Mais de 1600 mortes acima do normal em sete dias
Segundo a análise disponível na plataforma EVM, que o i consultou, há vários dias que a mortalidade se encontra “muito acima do esperado” face ao histório. Só nos últimos dias morreram mais 1600 pessoas do que seria expectável nesta altura, um excesso de mortalidade que começa a partir dos 65 anos mas é abissal no grupo etário acima dos 85. Nos dias com mais mortes no ano passado, ainda em janeiro, no pico da epidemia em abril, em julho ou mesmo em novembro/dezembro morreram cerca de 200 idosos com mais de 85 anos. Desde 6 de janeiro que estão a morrer diariamente mais de 250 idosos. De notar no entanto que se no ano passado houve apenas picos ligeiros de mortalidade acima do esperado abaixo dos 70, nos últimos dias a curva acentuou-se, com mais mortes consideradas prematuras dada a esperança de vida no país. Outro dado que salta à vista nos gráficos do EVM é o aumento das mortes nos hospitais: há vários dias que ocorrem mais de 300 mortes em instituições de saúde e segunda-feira atingiu-se um novo recorde de 400 mortes.
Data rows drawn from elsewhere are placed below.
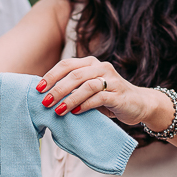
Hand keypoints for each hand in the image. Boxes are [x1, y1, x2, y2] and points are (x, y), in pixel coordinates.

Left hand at [36, 56, 162, 125]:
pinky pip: (99, 98)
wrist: (139, 103)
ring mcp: (111, 80)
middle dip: (57, 89)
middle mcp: (101, 67)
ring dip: (69, 98)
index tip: (38, 89)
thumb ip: (73, 88)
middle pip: (74, 75)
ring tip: (58, 110)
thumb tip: (46, 96)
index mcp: (91, 63)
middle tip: (45, 102)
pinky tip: (75, 112)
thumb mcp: (89, 90)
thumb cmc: (109, 97)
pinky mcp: (118, 94)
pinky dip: (84, 105)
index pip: (66, 65)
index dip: (51, 76)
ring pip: (86, 85)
O aumento dos internamentos por covid-19 parece ter sido menos acentuado na segunda-feira, mas é necessário ter em conta que além de à segunda haver tradicionalmente mais altas – ao longo da semana é esperado um agravamento dos doentes internados e em UCI – alguma folga acrescida que surja nos hospitais resultam de haver mais pessoas a morrer, um indicador que foge às estatísticas da pandemia.No inverno de 98/99, nesse ano com gripe e frio, registou-se o maior excesso de mortalidade das últimas décadas, com mais de 8 mil óbitos a mais ao longo dos três meses de inverno. Janeiro de 1999 foi o pior mês, com 14 mil mortes, quando habitualmente rondam as 10 mil. Nos primeiros 11 dias de janeiro morreram no país mais de 5700 pessoas, com 1108 óbitos associados à covid-19. Portugal ultrapassou ontem as 8 mil mortes associadas ao SARS-CoV-2 desde o início da pandemia. Até fevereiro, a projeção apresentada na reunião do Infarmed é que o país possa chegar a 9 de fevereiro com 12 mil mortes acumuladas, o que aponta para 4 mil mortes nas próximas semanas. Isto se houver um efeito significativo na travagem dos contágios a partir desta semana.